Actually, the name of the poem and the contents are exactly the same.

I ask my students to “Zip the Lip” when I want them to work on a problem but not blurt out their answers.

It’s easy to remember and reminds them to be respectful of other students’ thinking time.

Cheers,

Mr. L

2=2

2+2=2*2

1+2+3=1*2*3

2+4+1+1=1*1*2*4

1+2+1+2+2=2*1*1*1*2

2+5+1+1+1=1*5*2*1*1

2+6+1+1+1+1=…

2+7+1+1+1+1+1=…

i realize you can do the 2+x+(x-2)1s (where x is number of terms), but that seems to be the easy way out… is that the pattern you found?

(the first fits cause it becomes -1 1s and 1 1s which is 0 1s).

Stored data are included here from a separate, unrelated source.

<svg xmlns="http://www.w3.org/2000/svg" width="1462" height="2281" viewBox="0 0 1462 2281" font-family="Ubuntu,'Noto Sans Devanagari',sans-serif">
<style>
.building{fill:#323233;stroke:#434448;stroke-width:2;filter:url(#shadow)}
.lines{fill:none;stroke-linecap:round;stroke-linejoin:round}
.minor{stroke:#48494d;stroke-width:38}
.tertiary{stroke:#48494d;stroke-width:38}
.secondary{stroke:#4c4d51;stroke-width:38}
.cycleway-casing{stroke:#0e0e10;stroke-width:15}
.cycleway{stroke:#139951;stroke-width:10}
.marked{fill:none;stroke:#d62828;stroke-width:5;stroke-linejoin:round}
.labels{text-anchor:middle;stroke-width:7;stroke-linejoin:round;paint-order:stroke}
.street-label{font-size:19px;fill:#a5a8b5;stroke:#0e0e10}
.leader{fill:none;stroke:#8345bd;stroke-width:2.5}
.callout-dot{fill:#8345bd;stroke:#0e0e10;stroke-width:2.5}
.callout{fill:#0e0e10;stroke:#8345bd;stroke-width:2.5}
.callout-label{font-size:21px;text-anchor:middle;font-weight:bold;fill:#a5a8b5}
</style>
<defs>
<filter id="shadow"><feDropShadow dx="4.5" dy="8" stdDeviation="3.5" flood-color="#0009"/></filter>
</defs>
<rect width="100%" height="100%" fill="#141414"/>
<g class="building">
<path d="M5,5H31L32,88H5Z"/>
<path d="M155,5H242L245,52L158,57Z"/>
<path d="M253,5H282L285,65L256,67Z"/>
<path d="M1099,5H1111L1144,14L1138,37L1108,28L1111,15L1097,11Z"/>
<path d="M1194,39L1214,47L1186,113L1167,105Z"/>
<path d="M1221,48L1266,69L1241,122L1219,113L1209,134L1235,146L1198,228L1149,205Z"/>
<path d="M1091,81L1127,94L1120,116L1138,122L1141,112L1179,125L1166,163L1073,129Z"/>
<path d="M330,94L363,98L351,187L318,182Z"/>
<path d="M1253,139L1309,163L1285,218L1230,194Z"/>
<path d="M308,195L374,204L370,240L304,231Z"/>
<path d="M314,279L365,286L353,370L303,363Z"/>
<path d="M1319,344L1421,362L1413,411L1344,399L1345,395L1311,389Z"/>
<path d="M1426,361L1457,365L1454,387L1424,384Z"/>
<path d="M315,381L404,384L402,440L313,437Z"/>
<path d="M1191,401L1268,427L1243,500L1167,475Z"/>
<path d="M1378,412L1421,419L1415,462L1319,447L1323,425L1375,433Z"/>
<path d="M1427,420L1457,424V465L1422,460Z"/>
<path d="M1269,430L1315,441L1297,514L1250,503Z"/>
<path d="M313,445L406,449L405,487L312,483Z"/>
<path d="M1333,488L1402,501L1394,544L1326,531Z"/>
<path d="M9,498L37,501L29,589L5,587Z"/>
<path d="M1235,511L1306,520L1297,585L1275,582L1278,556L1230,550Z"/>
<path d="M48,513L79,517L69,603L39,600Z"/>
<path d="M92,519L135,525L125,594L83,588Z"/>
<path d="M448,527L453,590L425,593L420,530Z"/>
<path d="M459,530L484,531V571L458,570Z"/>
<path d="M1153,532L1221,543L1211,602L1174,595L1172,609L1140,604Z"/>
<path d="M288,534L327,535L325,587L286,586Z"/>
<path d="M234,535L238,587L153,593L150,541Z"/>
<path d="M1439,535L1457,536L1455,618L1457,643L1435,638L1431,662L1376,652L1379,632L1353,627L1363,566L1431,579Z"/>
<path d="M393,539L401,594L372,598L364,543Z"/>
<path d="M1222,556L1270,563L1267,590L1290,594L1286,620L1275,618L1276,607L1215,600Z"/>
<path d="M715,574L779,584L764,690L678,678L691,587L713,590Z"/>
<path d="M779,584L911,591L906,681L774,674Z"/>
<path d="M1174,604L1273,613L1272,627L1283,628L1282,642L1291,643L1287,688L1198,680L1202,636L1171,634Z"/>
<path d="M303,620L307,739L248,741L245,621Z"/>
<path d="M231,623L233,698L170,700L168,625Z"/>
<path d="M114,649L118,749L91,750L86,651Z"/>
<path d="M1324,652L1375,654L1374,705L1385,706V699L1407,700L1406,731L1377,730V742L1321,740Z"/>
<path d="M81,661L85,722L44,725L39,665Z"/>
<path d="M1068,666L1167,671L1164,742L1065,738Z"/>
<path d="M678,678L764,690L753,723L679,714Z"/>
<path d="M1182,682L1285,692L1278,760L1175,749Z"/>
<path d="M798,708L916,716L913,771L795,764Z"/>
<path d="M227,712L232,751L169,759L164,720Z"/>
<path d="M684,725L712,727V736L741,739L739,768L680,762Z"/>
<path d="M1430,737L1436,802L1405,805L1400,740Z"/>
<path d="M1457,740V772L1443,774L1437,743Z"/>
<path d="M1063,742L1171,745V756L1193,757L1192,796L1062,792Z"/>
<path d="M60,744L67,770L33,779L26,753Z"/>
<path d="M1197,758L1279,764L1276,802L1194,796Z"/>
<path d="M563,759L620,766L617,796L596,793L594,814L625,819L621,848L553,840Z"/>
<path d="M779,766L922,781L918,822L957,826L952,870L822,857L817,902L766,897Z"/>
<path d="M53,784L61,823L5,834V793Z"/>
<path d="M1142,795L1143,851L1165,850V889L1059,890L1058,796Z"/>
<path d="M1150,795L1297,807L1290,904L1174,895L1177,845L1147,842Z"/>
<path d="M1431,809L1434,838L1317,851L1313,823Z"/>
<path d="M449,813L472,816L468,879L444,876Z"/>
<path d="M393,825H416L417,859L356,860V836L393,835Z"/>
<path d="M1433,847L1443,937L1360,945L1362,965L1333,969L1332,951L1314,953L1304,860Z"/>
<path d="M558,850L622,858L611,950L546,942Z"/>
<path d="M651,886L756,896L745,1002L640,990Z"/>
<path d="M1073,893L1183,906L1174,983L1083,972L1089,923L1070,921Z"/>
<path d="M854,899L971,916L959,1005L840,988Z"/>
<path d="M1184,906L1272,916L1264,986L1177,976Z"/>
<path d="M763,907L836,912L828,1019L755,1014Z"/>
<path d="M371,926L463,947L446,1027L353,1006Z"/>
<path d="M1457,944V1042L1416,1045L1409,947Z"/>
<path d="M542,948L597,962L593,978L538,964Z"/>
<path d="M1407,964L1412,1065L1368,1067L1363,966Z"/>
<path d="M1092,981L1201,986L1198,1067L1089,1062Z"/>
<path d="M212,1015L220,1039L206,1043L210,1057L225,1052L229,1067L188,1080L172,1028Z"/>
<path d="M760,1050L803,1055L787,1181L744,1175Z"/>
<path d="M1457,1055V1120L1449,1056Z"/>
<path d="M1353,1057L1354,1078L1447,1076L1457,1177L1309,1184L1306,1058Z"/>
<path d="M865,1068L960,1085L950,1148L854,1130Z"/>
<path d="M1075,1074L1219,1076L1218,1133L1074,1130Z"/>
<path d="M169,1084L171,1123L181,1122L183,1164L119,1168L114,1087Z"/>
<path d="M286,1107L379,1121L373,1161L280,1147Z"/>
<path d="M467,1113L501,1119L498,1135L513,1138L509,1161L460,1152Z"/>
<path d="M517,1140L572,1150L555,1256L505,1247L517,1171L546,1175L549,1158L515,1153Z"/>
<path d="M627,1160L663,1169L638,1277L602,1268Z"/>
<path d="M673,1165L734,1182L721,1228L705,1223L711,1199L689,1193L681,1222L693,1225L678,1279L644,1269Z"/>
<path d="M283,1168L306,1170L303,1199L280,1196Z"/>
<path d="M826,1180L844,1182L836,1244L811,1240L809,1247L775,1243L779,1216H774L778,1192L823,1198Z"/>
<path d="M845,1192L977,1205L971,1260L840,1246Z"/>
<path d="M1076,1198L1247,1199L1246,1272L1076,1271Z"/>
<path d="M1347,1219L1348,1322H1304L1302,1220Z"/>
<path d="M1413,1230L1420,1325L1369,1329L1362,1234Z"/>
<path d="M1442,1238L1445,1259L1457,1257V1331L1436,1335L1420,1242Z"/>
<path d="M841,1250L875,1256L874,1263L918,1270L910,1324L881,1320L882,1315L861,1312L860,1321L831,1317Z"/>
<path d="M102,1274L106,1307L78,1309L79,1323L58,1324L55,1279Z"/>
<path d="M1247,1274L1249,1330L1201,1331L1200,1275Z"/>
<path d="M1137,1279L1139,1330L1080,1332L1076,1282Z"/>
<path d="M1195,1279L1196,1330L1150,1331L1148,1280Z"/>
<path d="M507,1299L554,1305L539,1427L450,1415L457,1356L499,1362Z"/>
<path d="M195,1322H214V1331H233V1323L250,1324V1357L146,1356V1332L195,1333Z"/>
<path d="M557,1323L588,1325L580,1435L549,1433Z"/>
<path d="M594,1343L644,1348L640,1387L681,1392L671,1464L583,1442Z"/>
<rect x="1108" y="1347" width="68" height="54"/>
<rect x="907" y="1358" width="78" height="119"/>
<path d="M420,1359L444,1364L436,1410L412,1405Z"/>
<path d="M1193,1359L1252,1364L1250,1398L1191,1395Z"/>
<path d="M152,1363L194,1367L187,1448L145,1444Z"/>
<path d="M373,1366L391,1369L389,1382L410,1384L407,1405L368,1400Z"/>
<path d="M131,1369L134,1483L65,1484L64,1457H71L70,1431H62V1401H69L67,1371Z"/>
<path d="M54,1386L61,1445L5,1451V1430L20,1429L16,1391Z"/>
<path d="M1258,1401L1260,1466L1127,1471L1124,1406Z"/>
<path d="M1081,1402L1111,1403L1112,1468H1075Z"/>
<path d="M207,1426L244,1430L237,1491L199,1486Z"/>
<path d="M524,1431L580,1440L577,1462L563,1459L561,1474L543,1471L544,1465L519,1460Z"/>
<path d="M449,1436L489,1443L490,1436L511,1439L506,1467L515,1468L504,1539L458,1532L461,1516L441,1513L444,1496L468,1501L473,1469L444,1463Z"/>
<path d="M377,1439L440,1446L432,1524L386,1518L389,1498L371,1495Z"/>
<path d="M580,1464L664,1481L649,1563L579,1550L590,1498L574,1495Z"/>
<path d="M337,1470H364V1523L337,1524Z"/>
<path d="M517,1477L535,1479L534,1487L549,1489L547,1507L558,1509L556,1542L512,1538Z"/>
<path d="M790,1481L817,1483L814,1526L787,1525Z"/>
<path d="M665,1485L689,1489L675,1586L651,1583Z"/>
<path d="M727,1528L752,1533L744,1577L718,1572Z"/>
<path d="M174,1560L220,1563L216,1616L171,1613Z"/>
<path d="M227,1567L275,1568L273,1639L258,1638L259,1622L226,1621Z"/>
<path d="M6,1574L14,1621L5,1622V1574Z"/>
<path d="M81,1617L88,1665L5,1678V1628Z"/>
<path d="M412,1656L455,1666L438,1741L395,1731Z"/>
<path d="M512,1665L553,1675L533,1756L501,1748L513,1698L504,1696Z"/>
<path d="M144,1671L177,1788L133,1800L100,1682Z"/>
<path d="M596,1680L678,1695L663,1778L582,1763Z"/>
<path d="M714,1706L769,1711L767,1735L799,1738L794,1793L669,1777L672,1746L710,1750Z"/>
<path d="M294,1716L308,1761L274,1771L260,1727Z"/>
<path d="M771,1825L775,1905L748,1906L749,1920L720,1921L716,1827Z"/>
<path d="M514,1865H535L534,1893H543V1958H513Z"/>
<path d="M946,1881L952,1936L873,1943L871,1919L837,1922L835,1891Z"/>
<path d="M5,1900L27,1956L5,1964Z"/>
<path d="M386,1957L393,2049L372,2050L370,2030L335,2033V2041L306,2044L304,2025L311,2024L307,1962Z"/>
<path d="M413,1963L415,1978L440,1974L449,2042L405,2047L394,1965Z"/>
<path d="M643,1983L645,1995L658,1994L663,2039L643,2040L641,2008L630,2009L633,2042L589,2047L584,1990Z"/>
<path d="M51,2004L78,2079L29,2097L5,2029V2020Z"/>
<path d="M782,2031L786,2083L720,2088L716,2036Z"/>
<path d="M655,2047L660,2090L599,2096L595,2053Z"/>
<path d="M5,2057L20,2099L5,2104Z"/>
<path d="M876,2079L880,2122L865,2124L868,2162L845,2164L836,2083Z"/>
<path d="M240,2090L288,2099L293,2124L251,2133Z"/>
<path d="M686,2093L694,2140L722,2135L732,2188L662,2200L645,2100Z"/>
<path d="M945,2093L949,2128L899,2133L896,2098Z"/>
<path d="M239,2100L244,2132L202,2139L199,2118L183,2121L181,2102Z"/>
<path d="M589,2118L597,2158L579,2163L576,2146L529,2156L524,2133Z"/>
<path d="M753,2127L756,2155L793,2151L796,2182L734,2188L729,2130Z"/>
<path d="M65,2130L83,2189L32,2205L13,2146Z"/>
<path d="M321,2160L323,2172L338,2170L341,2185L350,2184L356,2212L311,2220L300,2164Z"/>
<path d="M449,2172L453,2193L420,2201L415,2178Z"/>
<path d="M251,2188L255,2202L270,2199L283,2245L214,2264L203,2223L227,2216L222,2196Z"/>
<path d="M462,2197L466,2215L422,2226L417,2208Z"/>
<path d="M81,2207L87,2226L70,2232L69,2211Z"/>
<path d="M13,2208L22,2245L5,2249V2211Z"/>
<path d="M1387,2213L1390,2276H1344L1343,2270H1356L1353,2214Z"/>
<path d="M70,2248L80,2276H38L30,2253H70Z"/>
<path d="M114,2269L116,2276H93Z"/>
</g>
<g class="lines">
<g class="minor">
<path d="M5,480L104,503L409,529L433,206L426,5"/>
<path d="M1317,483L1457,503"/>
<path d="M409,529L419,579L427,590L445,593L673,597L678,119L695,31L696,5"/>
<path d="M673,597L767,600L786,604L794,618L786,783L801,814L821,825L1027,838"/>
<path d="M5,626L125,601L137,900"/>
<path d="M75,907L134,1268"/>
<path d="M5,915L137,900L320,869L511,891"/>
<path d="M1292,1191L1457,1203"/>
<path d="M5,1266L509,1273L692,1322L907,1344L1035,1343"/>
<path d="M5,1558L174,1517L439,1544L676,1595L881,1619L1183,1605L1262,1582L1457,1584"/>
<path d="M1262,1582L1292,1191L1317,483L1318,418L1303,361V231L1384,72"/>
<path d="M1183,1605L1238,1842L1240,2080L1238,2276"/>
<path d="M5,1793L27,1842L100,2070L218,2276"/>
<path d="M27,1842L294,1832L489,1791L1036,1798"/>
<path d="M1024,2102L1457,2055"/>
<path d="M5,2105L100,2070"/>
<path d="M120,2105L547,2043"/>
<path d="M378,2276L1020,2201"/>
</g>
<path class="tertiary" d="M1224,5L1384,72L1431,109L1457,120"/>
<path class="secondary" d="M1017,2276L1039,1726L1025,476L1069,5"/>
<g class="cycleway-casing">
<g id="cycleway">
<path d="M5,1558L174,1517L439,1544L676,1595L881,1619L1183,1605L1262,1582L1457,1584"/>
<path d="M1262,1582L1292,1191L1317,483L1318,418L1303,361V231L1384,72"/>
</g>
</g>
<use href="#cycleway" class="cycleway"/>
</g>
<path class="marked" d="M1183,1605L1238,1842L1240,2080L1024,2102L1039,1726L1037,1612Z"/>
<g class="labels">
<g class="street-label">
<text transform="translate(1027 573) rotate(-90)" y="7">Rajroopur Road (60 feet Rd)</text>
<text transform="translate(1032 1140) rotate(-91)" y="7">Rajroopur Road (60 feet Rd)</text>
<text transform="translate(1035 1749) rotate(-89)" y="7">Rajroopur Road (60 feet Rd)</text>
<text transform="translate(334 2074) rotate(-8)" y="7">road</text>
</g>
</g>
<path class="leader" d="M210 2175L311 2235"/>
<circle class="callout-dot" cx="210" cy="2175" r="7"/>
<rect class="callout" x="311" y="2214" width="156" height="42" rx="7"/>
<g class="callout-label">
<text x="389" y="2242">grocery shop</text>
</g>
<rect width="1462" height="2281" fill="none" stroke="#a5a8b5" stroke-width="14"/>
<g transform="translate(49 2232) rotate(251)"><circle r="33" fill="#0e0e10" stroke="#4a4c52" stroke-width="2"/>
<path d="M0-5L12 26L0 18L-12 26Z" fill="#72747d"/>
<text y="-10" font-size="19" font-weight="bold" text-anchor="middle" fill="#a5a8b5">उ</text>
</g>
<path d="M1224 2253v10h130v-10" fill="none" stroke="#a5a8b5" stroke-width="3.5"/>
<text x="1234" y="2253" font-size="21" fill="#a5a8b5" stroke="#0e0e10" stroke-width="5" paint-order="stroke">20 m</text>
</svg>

that seems very simple… no actual challenge. Unless i’m missing something?

Hello footballplayer72,

Nice job-

Yes, that’s the pattern we found in class.

- Mr. L

I’m looking around a bit for information about the problem for any number of integers. Just wanted to add something since you mention 2 solutions for 5 numbers.

for 5 numbers, there are actually 3 solutions:

1,1,1,2,5

1,1,1,3,3

1,1,2,2,2

I had a lot of help with the following article about the general problem. Now hoping to find a more recent one with still a bit more information:

http://www-users.mat.umk.pl/~anow/ps-dvi/si-krl-a.pdf